Blackhawks owner Rocky Wirtz said in a statement Tuesday that Esposito died after a brief battle with pancreatic cancer.
"The Blackhawks and the National Hockey League have lost a legend in Tony Esposito, who passed away today after a brief battle with pancreatic cancer. As we mourn with his wife Marilyn, sons Mark (Kim) and Jason, and grandchildren Lauren and Kamryn, we celebrate Tony's life and contributions to the Blackhawks and the community," Wirtz said.
"... It is a sad day for the Blackhawks and all of hockey. But with his wonderful family, let us celebrate a life well lived. Tony Esposito's banner will be part of the United Center forever, as will his legacy as a superstar, on and off the ice."
Before the 1969-70 campaign, the Blackhawks claimed Esposito from the Montreal Canadiens on waivers, known at the time as the "intra-league draft."
Esposito quickly transformed into a star in Chicago, earning the Calder Memorial Trophy as the NHL's Rookie of the Year that season. He also won the Vezina Trophy as the league's top goalie, and he was an All-Star selection.
Over his 15 seasons with the Blackhawks, Esposito won the Vezina Trophy two additional times and made four more All-Star teams.
"The National Hockey League, the Chicago Blackhawks and the city of Chicago lost a beloved member of the hockey family earlier today with the passing of Tony Esposito," NHL Commissioner Gary Bettman said in a news release Tuesday.
"From his arrival in the Windy City in the late 1960s through an illustrious playing career and decades as a franchise icon, Tony left an indelible mark -- both on the ice and in the community -- over the next 52 years.

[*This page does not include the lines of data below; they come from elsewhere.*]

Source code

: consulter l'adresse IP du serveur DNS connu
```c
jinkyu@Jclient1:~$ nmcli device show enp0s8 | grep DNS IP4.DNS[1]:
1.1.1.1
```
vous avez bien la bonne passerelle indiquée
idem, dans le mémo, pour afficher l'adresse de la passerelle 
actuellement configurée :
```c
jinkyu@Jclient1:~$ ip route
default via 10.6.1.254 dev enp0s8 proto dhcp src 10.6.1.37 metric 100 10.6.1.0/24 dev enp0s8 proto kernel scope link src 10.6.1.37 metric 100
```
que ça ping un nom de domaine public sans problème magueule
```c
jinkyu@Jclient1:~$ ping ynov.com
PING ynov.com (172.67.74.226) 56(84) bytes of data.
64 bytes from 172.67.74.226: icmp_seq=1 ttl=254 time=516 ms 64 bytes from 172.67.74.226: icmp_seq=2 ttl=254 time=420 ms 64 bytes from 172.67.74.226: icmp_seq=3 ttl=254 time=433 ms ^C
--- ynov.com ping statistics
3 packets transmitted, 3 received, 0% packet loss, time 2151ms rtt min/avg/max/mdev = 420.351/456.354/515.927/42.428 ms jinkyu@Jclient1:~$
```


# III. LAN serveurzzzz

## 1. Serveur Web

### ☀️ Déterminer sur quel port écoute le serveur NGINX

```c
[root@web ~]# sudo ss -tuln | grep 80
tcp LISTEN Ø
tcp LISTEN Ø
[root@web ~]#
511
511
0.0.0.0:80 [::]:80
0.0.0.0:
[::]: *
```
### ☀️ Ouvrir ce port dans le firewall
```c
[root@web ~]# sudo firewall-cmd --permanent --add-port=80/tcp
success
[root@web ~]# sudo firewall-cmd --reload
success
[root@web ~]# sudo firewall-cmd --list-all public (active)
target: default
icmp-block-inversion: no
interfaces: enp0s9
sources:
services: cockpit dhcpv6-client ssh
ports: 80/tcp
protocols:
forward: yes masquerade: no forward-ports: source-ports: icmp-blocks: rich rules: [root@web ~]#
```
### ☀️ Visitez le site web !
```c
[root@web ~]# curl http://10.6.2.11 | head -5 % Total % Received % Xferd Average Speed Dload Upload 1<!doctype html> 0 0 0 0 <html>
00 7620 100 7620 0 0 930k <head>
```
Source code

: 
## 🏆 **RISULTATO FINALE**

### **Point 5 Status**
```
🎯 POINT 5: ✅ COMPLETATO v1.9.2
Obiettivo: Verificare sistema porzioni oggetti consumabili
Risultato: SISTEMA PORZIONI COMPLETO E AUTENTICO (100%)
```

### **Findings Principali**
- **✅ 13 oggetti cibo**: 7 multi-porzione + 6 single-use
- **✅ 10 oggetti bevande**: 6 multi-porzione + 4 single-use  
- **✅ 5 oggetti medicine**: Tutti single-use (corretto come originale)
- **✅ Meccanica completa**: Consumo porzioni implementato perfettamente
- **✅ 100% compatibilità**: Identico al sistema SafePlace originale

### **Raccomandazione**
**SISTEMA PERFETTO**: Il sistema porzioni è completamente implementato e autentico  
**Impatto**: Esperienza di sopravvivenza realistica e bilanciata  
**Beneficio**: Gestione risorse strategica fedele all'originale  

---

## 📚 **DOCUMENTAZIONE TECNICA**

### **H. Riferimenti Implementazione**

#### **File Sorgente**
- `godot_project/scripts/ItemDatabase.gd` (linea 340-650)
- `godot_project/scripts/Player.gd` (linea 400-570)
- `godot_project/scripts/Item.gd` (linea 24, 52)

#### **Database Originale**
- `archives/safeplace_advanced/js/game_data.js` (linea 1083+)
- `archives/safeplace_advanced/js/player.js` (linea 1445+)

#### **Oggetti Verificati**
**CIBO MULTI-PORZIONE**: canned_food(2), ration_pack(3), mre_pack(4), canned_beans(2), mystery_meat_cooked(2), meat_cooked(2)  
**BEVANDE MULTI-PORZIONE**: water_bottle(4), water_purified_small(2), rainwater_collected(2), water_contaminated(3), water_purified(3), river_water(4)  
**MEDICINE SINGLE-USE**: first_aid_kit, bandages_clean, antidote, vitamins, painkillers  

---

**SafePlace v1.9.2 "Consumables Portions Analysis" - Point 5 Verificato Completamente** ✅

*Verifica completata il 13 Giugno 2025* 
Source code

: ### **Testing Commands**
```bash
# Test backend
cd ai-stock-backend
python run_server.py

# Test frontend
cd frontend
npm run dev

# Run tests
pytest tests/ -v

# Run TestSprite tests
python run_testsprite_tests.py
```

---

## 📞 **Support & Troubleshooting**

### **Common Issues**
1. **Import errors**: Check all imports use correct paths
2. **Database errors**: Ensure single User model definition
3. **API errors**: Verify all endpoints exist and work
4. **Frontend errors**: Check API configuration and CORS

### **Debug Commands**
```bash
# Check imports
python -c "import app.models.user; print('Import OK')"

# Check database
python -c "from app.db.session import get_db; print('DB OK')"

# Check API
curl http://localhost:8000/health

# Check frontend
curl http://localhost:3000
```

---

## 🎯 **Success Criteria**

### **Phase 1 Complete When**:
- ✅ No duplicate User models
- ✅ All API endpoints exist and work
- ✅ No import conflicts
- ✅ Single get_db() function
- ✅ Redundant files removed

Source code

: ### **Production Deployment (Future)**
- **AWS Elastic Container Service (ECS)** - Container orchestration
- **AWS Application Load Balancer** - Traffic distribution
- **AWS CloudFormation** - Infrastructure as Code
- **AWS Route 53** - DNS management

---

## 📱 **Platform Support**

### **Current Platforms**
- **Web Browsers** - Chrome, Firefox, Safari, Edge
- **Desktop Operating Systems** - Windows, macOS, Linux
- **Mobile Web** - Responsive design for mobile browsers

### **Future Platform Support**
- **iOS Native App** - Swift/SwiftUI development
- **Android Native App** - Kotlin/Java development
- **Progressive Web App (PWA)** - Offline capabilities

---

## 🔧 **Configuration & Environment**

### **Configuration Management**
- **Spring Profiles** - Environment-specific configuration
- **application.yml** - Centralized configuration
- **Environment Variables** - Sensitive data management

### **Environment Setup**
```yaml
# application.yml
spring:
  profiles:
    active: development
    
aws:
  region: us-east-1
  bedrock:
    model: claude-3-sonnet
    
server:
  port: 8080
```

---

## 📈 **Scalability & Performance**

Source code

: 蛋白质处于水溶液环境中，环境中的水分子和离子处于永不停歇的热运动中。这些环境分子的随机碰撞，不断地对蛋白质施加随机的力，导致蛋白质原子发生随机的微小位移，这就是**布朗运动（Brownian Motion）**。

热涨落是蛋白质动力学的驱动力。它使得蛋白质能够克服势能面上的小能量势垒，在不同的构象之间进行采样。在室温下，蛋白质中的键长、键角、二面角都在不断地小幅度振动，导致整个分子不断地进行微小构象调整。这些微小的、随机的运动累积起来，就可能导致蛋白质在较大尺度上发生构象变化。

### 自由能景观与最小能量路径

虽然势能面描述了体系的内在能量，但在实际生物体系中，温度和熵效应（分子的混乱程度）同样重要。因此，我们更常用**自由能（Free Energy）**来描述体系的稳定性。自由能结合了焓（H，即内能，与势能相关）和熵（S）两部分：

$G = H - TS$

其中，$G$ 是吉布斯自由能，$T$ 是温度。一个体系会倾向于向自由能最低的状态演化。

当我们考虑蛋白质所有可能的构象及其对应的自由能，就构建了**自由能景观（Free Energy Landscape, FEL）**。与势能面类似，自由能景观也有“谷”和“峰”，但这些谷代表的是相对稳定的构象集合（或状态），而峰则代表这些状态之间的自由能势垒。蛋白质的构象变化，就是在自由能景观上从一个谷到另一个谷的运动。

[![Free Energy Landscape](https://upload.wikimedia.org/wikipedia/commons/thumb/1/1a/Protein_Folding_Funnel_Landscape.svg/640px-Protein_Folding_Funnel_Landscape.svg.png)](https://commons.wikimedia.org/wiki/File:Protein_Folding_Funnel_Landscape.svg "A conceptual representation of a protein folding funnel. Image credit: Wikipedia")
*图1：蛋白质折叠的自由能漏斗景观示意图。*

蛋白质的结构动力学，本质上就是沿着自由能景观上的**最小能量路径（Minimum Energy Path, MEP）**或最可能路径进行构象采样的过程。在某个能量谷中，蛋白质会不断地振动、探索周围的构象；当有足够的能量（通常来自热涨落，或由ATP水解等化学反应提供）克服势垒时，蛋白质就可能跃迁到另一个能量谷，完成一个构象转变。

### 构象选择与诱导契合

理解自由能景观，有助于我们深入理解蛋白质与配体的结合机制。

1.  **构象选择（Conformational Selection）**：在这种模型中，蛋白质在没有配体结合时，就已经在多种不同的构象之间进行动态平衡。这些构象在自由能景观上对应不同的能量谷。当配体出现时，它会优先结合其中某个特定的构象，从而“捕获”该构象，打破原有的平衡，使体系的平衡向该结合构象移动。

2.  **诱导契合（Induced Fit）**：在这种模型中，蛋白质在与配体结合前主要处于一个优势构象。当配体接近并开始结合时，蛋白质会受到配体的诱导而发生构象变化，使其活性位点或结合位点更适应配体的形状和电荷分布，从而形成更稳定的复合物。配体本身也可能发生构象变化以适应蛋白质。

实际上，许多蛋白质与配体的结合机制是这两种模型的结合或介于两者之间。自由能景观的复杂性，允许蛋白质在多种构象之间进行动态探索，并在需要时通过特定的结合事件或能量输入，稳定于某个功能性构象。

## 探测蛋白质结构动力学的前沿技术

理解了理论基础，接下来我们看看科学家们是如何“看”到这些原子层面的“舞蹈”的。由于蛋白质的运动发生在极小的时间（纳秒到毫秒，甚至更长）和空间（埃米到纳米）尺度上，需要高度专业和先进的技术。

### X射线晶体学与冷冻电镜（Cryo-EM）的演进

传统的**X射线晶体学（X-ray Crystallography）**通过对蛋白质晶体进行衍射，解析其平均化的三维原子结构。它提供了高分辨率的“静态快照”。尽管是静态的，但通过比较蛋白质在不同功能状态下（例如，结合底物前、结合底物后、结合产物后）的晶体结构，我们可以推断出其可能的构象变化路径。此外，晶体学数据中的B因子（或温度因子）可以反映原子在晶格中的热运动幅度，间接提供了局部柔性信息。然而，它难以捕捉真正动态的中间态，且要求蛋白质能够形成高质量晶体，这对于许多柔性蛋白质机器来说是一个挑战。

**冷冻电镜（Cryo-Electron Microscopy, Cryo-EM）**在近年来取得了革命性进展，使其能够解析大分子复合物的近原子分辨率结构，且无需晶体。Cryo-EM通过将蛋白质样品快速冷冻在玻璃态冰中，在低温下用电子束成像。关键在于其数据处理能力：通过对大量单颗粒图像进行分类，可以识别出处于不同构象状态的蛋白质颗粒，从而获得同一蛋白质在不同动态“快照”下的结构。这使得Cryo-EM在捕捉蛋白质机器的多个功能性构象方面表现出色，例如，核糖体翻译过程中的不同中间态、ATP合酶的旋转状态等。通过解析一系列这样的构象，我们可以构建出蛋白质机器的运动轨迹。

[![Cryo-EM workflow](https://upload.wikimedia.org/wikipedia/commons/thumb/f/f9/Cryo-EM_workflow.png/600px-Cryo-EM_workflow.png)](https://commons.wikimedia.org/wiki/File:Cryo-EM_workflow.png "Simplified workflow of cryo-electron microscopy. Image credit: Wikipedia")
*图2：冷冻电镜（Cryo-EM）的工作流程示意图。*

"It was Esposito's style, charisma and heart that endeared him most to hockey fans not only in Chicago but across the NHL. 'Tony O' was a fierce competitor who also took great pride in being an entertainer, whether it was his pioneering butterfly style during his playing days or interacting with fans across the league as one of this game's great ambassadors. The hockey world will miss him greatly."
Born April 23, 1943, in Sault Ste. Marie, Ontario, Esposito helped the Blackhawks reach the Stanley Cup Final in 1971 and 1973, though Chicago lost to the Canadiens each time. He ended his career with a 423-306 record with 152 ties and 76 shutouts.
Esposito had his No. 35 retired by the Blackhawks in November 1988. He was inducted into the Hall of Fame that same year.
Esposito's older brother, Phil, was a Hall of Fame center who played 18 seasons in the NHL.